He defended the American claim to the whole of Oregon, up to 54° 40'. He did not so much undertake to make out a title to either, by the law of nature or of nations, but cut the matter short, and claimed the whole of Oregon, on the strength of the first chapter of Genesis. This was the argument: God gave mankind dominion over all the earth;[1] between Christian nations, the command of the Creator lays the foundation of all titles to land, of titles to territory, of titles to jurisdiction. Then in the Psalms,[2] God gives the "uttermost part of the earth for a possession" to the Messiah, as the representative of all mankind, who held the uttermost parts of the earth in chief. But the Pope, as head of the visible church, was the representative of Christ, and so, holding under him, had the right to give to any king or prelate, authority to subdue barbarous nations, possess their territory, and convert them to Christianity.

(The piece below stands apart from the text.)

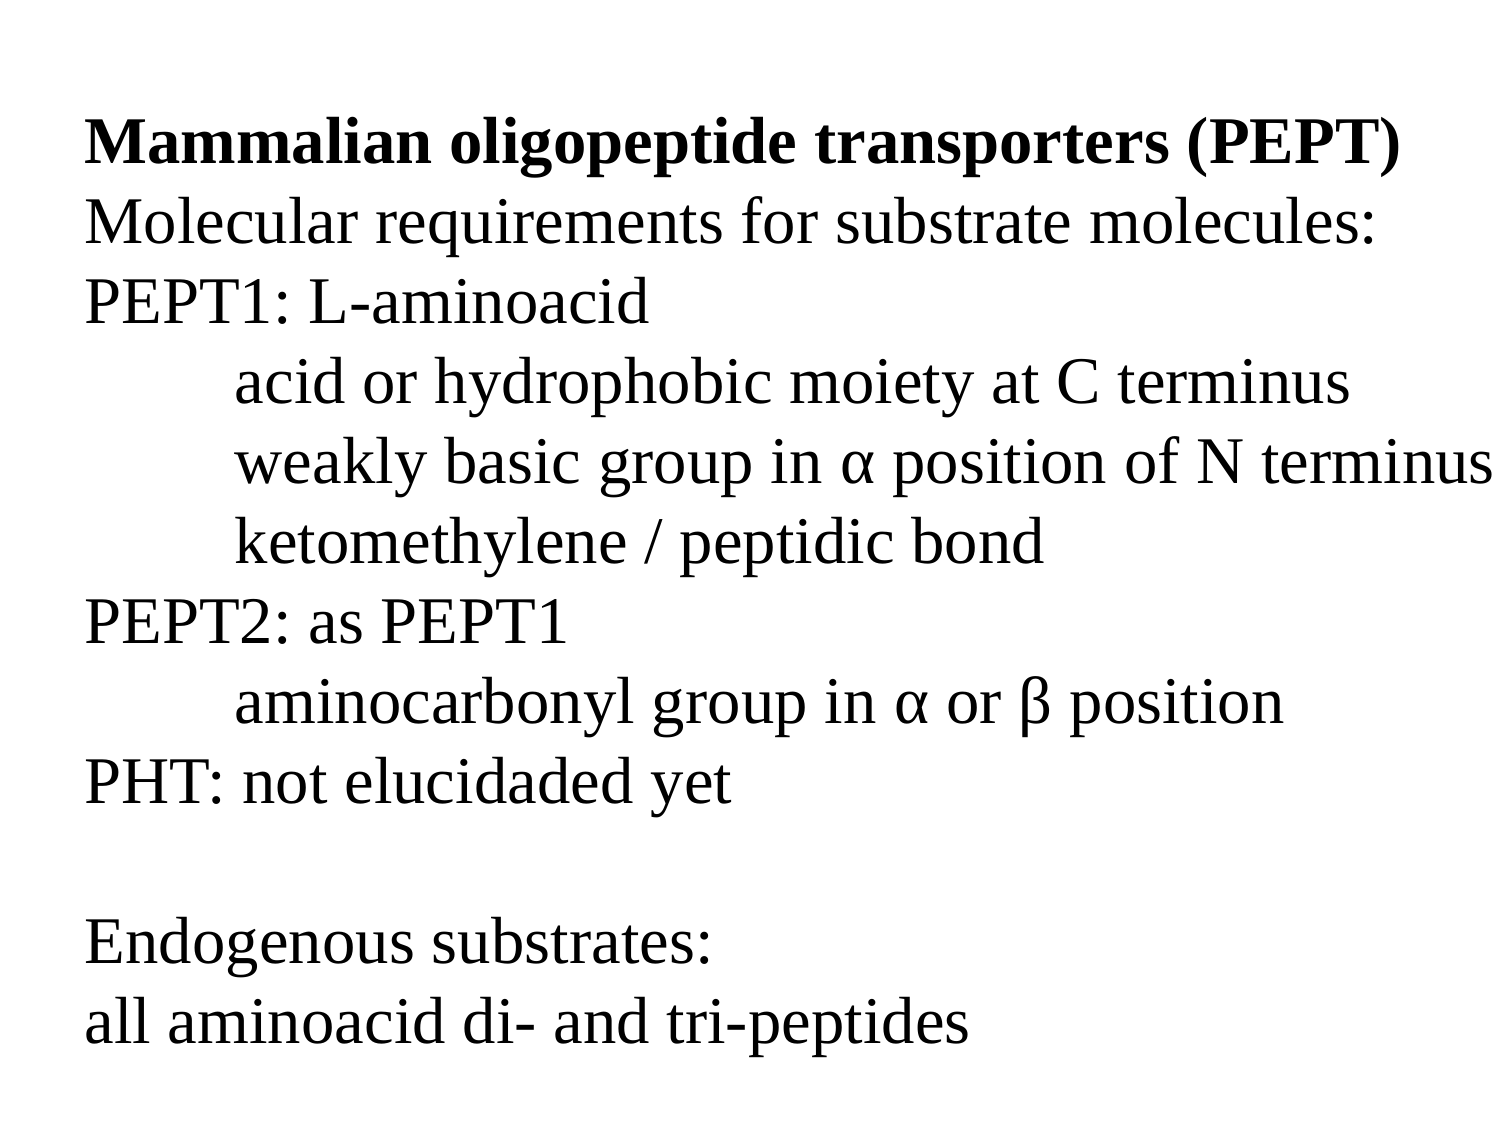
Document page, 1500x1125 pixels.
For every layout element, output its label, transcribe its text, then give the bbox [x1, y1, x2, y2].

text_box Mammalian oligopeptide transporters (PEPT) Molecular requirements for substrate molecules: PEPT1: L-aminoacid acid or hydrophobic moiety at C terminus weakly basic group in α position of N terminus ketomethylene / peptidic bond PEPT2: as PEPT1 aminocarbonyl group in α or β position PHT: not elucidaded yet Endogenous substrates: all aminoacid di- and tri-peptides [69, 89, 1500, 1065]
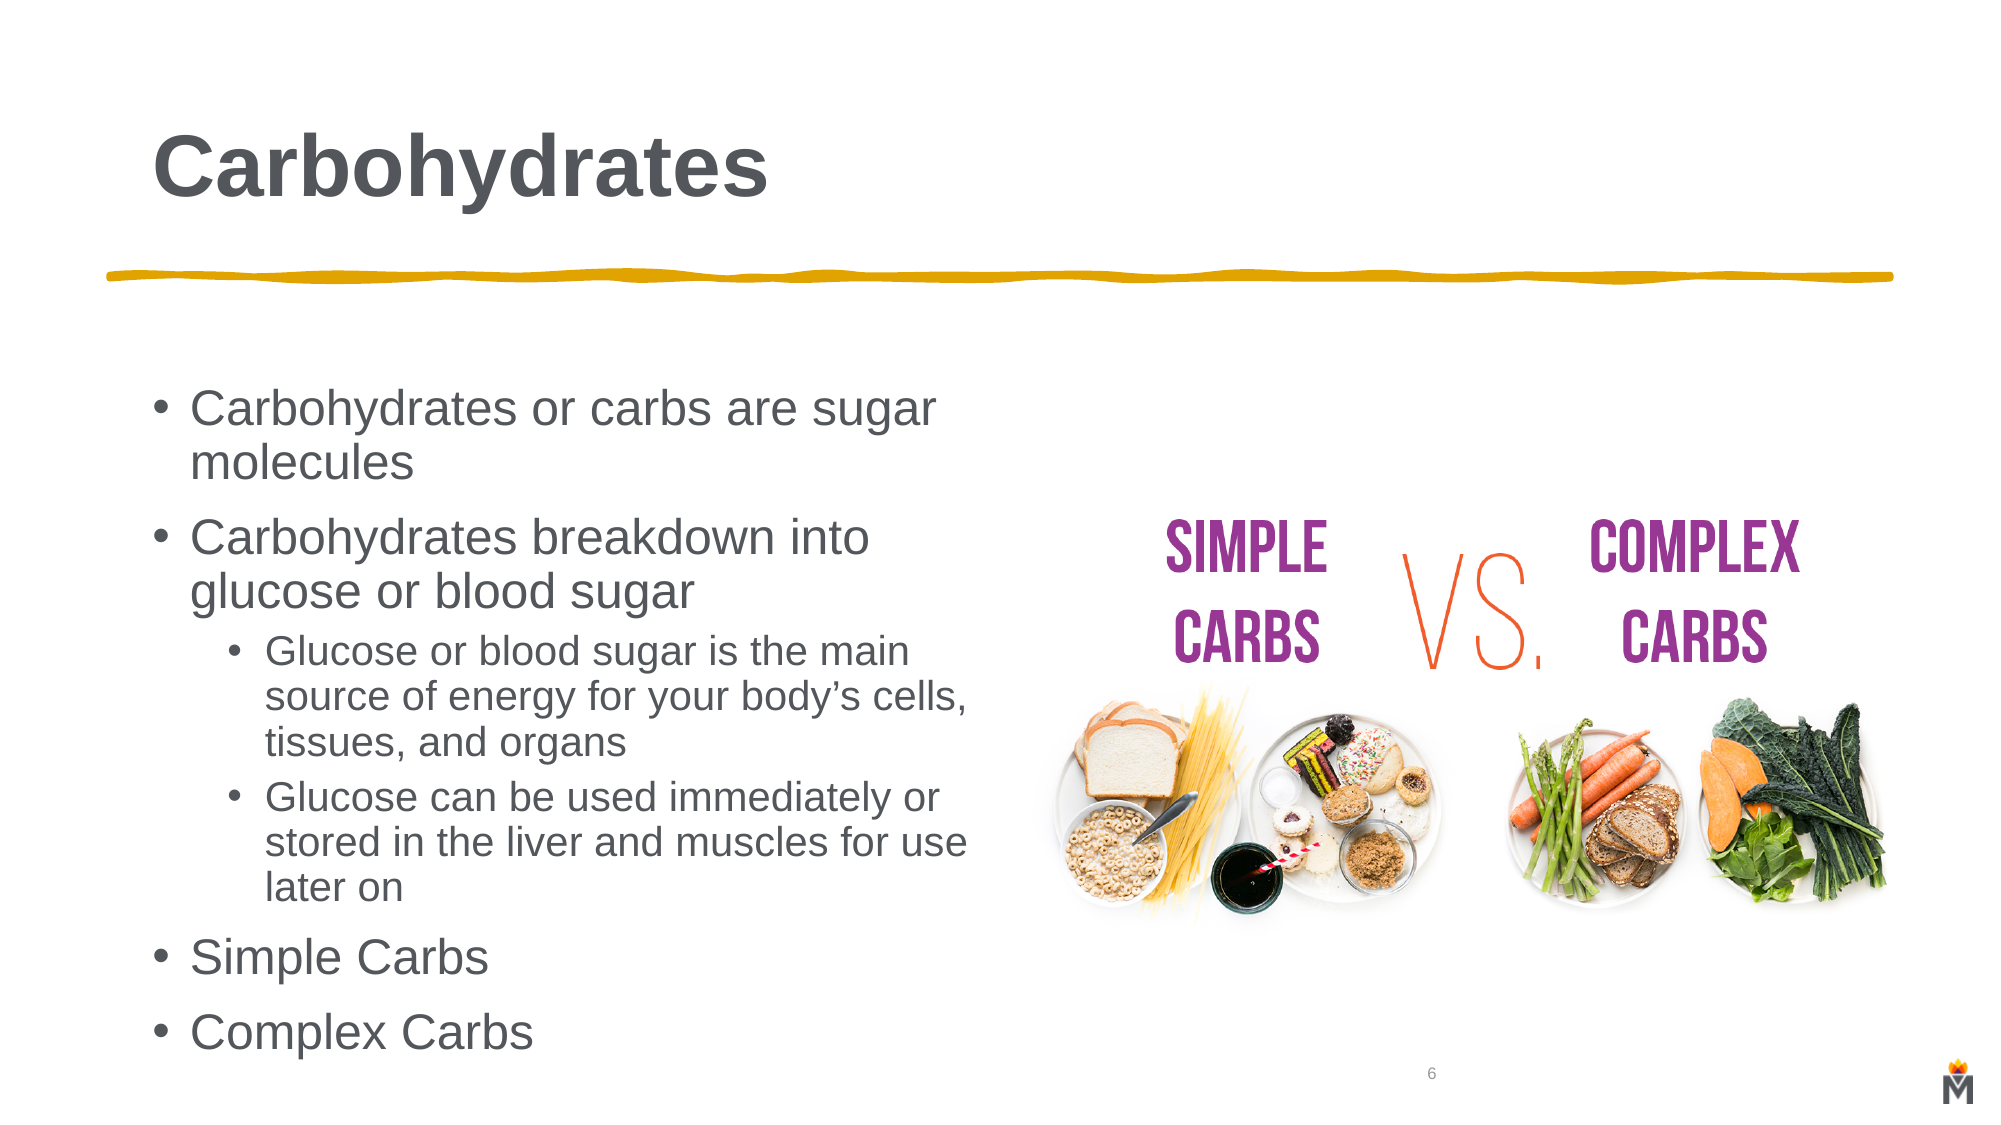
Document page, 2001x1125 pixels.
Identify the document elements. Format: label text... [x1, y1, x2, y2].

In 1493, the Pope, in virtue of the above right, gave the American continent to the Spanish monarchs, who, in time, sold their title to the people of the United States. That title may be defective, as the Pope may not be the representative of Christ, and so the passage in the Psalms will not help the American claim, but then the United States will hold under the first clause in the Testament of God, that is, in Genesis. The claim of Great Britain is not valid, for she does not want the land for the purpose specified in that clause of the Testament, to "replenish the earth and subdue it." She wants it, "that she may keep it open as a hunting-ground," while the United States want it, that it may grow into a great nation, and become a free and sovereign republic.[3]

This strange hypothesis, it seems, lay at the bottom of his defence of the British in their invasion of China. It would have led him, if consistent, to claim also the greater part of Mexico. But, as he did not publicly declare his opinion on that matter, no more need be said concerning it.

Such was the most prominent idea in his history; such

  1. Genesis i. 26-28.
  2. Psalms ii. 6-8.
  3. See Mr. Adams's Speech on Oregon, Feb. 9th, 1846. Arguments somewhat akin to this, may be found also in the oration delivered at Newburyport, before cited.